Machine learning models are prone to overfitting. In contrast, deep learning has been extensively explored and validated for its effectiveness in heart disease diagnosis (Ahmad et al., 2023; Liu et al., 2018; Shaheen et al., 2024; Ali et al., 2020; Alqahtani et al., 2022; Medina-Inojosa et al., 2024). Ahmad et al. (Ahmad et al., 2023) proposed a hybrid deep learning model based on Bidirectional Long Short-Term Memory (BLSTM) for cardiovascular disease prediction. Recursive Feature Elimination (RFE) was employed to select optimal features. The proposed hybrid model achieved an accuracy of 94.507% and an F1-score of 94%. Liu et al. (2018) developed a CNN-RNN hybrid model, which achieved a promising F1-score of 93.6% in the early prediction of acute myocardial infarction by fusing ECG signal sequences and clinical imaging features. While the hybrid architecture validates the effectiveness of multimodal feature fusion for cardiovascular disease diagnosis, a more robust and clinically interpretable solution can be achieved by leveraging ensemble strategies combined with artificial intelligence. Ensemble models integrated with explainable technologies enable healthcare professionals to rapidly identify heart disease patients, facilitating early diagnosis and intervention to reduce cardiovascular risks.

In this manuscript, we investigate the effectiveness of various machine learning algorithms and implement different ensemble techniques to improve the accuracy of heart disease prediction. Specifically, we utilize four machine learning methods—Naive Bayes (NB) (Liu and Zhang, 2020), Categorical Boosting (CatBoost) (Zhang et al., 2020), Decision Tree (DT) (Jabeur et al., 2021), and Gradient Boosting Tree (GB) (Friedman, 2001) to train and evaluate models, derive actionable insights, visualize results, interpret outcomes using SHAP (Lundberg and Lee, 2017; Lundberg et al., 2020; Ponce-Bobadilla et al., 2024), and achieve optimal performance in heart disease prediction. Experimental results demonstrate that our proposed model achieves higher accuracy than all baseline classifiers. The following are the findings of this research:

  1. We propose a stacking ensemble model using NB, CatBoost, DT, and GB for the prediction of heart disease.

  2. We perform soft voting and compare the results with our proposed stacking model.

  3. An explainable technique, SHAP is used to understand the contribution of features in the heart disease predictions of our proposed model.

2. Methods

2.1. Base classifier

Naive Bayes (NB) Classifier operates based on Bayes’ theorem, which quantifies the probability of a class label given a set of input features. The “naive” characteristic of the algorithm stems from its core assumption: all features are conditionally independent of one another when the class label is known. The classifier first learns from labeled training data to compute prior probabilities and class-conditional probabilities.

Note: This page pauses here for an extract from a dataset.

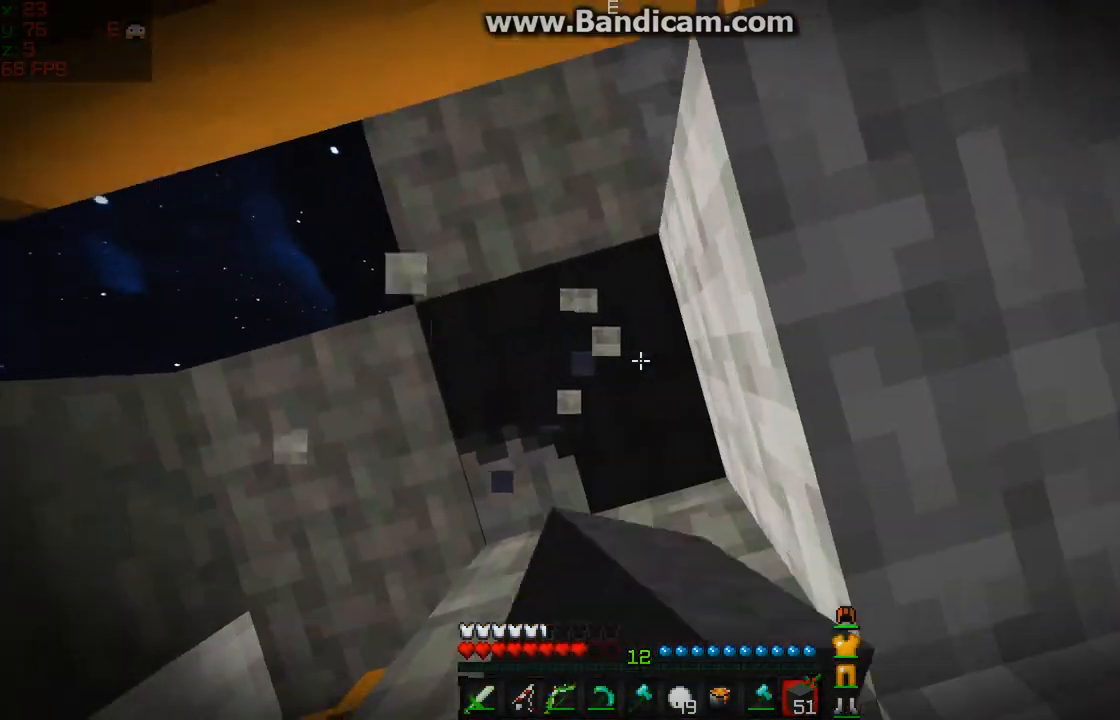
{"keys": ["a"], "mouse": [], "events": [[383, "a", "down"], [450, "mouse_left", "up"]]}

When predicting the class of a new sample, the NB classifier calculates the posterior probability of the sample belonging to each possible class using the learned probabilities, and then assigns the sample to the class with the highest posterior probability.

Decision Tree (DT) is a tree-like structure that embodies a sequential decision-making process. It starts with a root node, and recursive partitioning proceeds until all training samples within a node belong to the same class. There are various types of DTs, including ID3, C4.5, ID5.0, and CART, each based on different attribute selection criteria. A key challenge in DT construction is determining the optimal attribute for both the root node and its sub-nodes. ID3 is one of the most widely used DT variants, which employs Information Gain (IG)—a metric derived from the concept of entropy—as its attribute selection measure.

Gradient Boosting (GB) consists of three core components: an additive model, a loss function, and weak learners. The fundamental idea of GB is to combine multiple weak learners to form a strong predictive model. In each iteration, each subsequent weak learner learns from the errors of the previous one, thereby reducing the overall prediction error. This error correction is achieved by updating weights at each step, and the iterative process continues until the loss function is minimized.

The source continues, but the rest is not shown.